Mr. Hughes, for the intervener, testified: That he was not sure that he was in Breckenridge on the day when the controversy arose out of the removal of the machinery from the building, but was in the town in a day or two. That he talked to Mr. David and asked him what was the trouble. That David wanted $500 for the back rent, and he told him that was too much, but he would let it rock along. That he believed the agreement was that they would move the machinery back into the building, and he told him that they would leave it there until they could arrive at some agreement on the rent. It was very exorbitant. That a man named Madden had charge of this machinery, and he was called away on account of sickness, and the intervener left the machinery in the building until it could get in touch with Madden to see Just what arrangement he had made with David. He had paid some rent, and intervener wanted to know what the rental was, how much was due, and whether there was a contract signed for it. That David was later paid all claims for rent up to the time the machinery was sold to Roe. He denied that he agreed with plaintiff to leave the machinery in the building until all the rent claimed was paid. That this conversation occurred before they sold the machinery to Roe. Hughes testified that this conversation about the rent occurred before April 15, 1921, on which latter date they sold the property to Roe. It appears that plaintiff purchased the building on August 2, 1921, but prior to that time the building was owned by the Henley Lumber Supply Company, which later became bankrupt, and that plaintiff owned some stock in that concern and was the attorney for it.
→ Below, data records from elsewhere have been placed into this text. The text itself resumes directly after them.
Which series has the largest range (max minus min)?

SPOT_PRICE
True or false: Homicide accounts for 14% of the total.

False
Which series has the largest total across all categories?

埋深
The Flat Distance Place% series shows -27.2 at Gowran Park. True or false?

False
We are required to presume that the trial court found in favor of the intervener below upon any question supported by evidence; and since the evidence of the defendant's witness indicates that this conversation and controversy occurred before the plaintiff below had acquired the building, we would be required to find in support of the judgment that the trial court so found.
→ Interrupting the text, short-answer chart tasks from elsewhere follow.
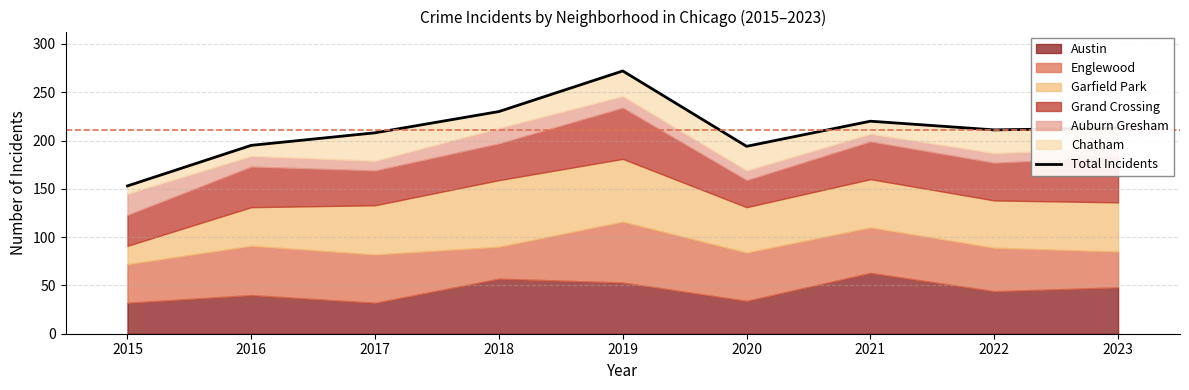

What is the difference between the second highest and minimum values?

77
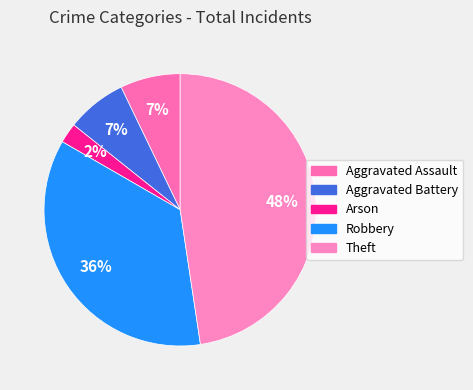

What is the largest slice in the pie chart?

Theft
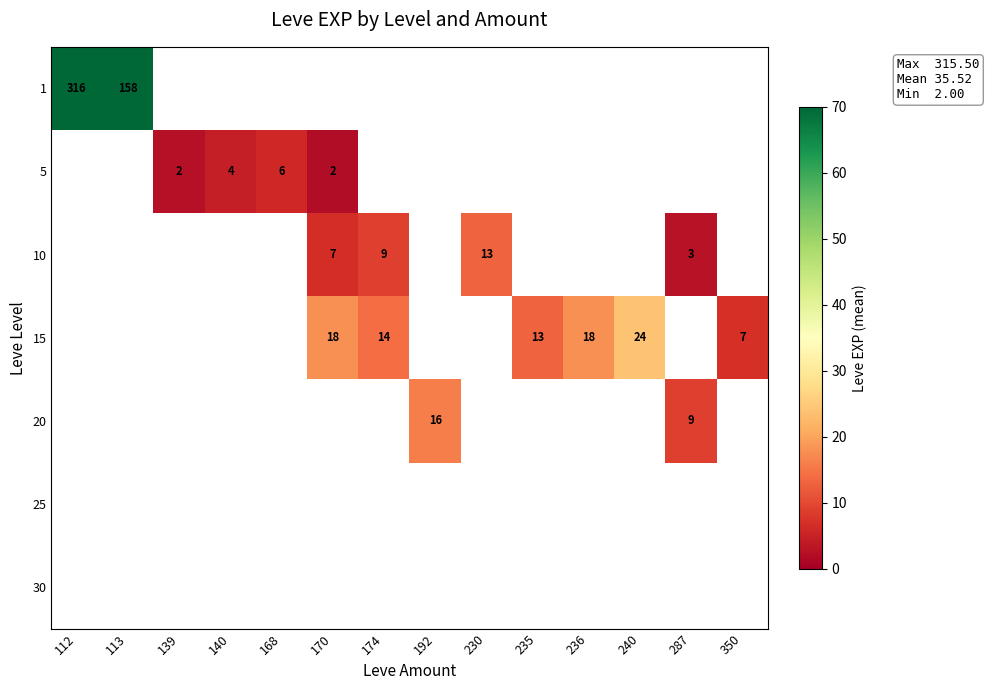

The value of 15 at 240 is 37.9. True or false?

False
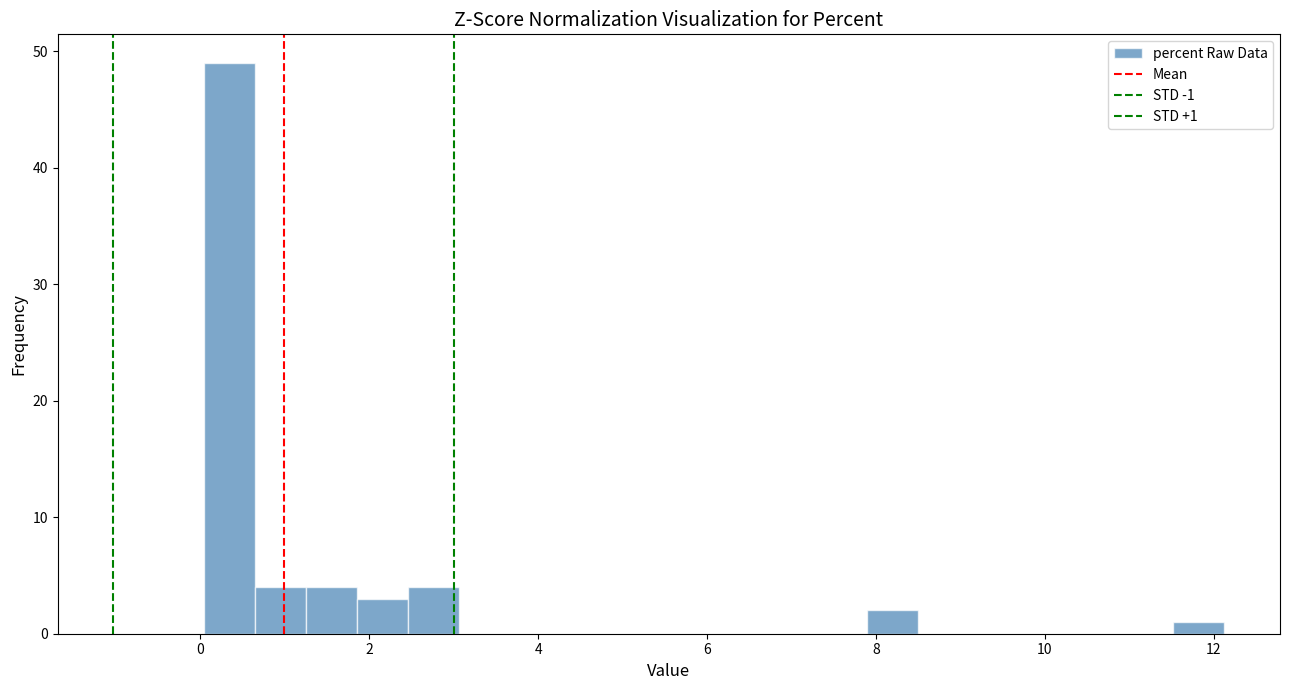

Around what value on the x-axis is the tallest bar? Give the approximate position of its centre, as read against the axis.

0.4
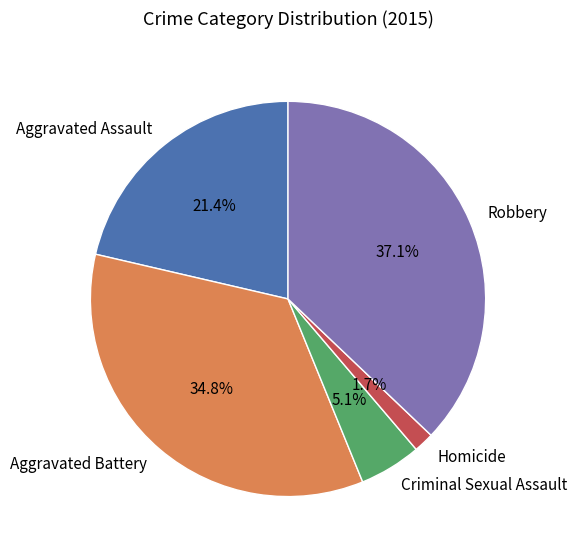

True or false: Homicide accounts for 2% of the total.

True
Appellant urges that the chattel mortgage filed with the county clerk of Stephens county on April 18, 1921, and under which the intervener claimed the lien, was recorded is if the intervener was the mortgagee. One who leaves an instrument with the county clerk for filing and for record in the county clerk's office, and pays the fee therefor, is not responsible for the failure of the clerk to record the same, or even to file it, or if the clerk records it in a wrong book. 34 Cyc. p. 588; Holman v. Chevaillier, 14 Tex. 837; article 6791, Rev.Civ.Stats.; Carlisle Co. v. King (Tex.Civ.App.) 122 S.W. 581, also Supreme Court opinion in 103 Tex. 620, 133 S.W. 241; Bank v. Trust Co. (Tex.Civ.App.)186 S.W. 361; Kennard v. Mabry, 78 Tex. 157, 14 S.W. 272.
Without discussing other assignments in appellant's brief, we will state that we have carefully examined all of the assignments and do not find any reversible error.
Therefore, all assignments of error are overruled, and the judgment of the trial court is affirmed.